Turn it off

And now, folks, Trump TV

I have no doubt this is true, given Trump’s considerable history (detailed in the article) of launching businesses at the wrong time, and having them fail.  Why is it the wrong time? Fox News, presumably Trump’s model, is dying.  Of course it’s been dying off and on for years, but this time it appears that some real changes may be in order there, finally.  All backstage drama aside, much of their audience is due to check out in the next decade.  That’s bad for business.

The bigger issue is that cable in general is dying in places where geography does not make it necessary (and that’s much of the country).  Launching a new channel now is…well…stupid.  Glenn Beck bailed out of TV to exist online — where he’s doing as well as can be expected, I gather –and Sarah Palin, of course, failed miserably with her channel, but she still has enough loyal suckers to send money to her PAC, so she’s okay.  And Trump?
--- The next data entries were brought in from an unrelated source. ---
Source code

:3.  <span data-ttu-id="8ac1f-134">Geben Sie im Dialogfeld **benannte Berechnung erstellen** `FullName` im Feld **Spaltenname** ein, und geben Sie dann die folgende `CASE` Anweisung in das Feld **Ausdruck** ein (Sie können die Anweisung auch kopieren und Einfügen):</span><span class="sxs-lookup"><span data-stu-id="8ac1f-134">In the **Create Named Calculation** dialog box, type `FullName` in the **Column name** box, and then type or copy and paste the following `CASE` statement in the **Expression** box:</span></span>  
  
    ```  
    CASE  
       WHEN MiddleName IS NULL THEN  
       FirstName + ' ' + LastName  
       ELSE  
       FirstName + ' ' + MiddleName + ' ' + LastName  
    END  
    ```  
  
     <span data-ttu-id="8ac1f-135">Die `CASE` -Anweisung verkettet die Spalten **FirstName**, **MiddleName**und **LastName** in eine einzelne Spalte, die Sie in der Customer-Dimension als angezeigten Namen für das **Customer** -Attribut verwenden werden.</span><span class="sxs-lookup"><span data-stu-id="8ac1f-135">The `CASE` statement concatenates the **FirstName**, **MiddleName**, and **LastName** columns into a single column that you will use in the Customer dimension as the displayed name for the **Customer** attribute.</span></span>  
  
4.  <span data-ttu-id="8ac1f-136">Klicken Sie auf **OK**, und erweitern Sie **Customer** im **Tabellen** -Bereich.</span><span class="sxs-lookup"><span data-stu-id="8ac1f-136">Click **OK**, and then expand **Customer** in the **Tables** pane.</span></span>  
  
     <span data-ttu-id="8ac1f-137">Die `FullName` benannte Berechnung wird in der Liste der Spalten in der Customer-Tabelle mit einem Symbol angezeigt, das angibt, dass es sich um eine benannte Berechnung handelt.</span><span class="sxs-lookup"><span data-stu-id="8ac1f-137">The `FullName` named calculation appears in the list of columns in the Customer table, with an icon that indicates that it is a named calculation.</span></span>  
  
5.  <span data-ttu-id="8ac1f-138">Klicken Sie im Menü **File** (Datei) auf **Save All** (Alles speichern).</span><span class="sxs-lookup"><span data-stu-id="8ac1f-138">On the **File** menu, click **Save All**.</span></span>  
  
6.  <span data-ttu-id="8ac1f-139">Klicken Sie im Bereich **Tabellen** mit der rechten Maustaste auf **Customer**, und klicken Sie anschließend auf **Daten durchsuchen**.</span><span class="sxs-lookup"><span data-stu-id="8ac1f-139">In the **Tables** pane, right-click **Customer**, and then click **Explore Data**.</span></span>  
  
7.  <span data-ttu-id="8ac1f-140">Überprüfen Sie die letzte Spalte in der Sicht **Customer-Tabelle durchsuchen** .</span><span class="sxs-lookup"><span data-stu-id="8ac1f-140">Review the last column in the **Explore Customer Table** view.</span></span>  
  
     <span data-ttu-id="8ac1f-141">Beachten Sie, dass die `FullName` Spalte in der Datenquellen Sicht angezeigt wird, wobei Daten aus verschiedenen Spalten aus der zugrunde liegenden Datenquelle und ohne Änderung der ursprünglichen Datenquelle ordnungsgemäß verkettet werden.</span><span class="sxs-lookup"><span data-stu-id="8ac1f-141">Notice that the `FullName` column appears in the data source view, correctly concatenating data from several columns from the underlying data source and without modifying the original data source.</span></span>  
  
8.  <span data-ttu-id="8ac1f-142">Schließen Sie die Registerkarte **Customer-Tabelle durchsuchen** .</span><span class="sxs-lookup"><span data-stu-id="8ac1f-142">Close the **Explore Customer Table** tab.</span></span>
Who knows what he will do when he fails.  No doubt he’ll cook up another major flim-flam scam, although running for president again would be out of the question.

He can’t go back to network TV, either.  A couple of comments from an executive at NBC indicate that the possibility is gone forever.  So much for Trump’s alleged scheme to boost his income by running for president, failing, and returning to the show in glory.  (If this is true, how could he ever think it would work?  Ah, it’s his business genius.)
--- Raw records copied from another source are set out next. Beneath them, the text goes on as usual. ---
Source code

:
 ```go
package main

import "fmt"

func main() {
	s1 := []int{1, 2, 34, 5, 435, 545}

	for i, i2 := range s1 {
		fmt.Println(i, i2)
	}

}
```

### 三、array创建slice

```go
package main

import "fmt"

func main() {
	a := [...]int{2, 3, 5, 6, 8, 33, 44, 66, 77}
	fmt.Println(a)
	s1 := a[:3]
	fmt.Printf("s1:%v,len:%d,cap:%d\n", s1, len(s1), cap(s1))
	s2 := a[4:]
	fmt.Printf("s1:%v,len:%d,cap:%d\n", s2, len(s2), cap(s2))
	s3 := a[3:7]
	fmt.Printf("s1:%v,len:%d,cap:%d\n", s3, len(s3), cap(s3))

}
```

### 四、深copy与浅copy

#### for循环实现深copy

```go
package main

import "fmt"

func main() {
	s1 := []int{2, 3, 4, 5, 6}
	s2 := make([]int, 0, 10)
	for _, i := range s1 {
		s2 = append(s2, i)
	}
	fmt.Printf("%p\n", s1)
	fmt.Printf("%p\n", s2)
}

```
I think the real issue here is the extent of Trump’s delusion.  It seems to be a rampant disease among Republicans; they do everything they can to make their wishes seem to be God’s command, and somehow it almost never works out, at least not for long.

Trump is by far the worst case ever.  But I recall 4 years ago when a Facebook friend became enraged by an anti-Romney meme I’d posted and sneered something like, “you liberals had better laugh now but you won’t be laughing in November.”  Yes, Republicans were convinced (possibly because they thought they had rigged the voting machines in various states) they were going to win.  Look what happened.

And they’re at it again; at least, Trump is.  And if they lose, according to Trump, it’s because of fraud.  Another case of projection.

All this rampant delusion makes me wonder, as I said in an earlier post, if Trump isn’t really, really serious about becoming president.  At least, I wonder if his ego is that serious, so much so that he can’t admit that he’s looking into the jaws of yet another huge, deep cavernous failure.

But these reports of him using this campaign as a sort of long job interview for his next venture — one that will somehow reward him if he fails, which he will — have been persistent.

November will not be interesting, but  I think December will.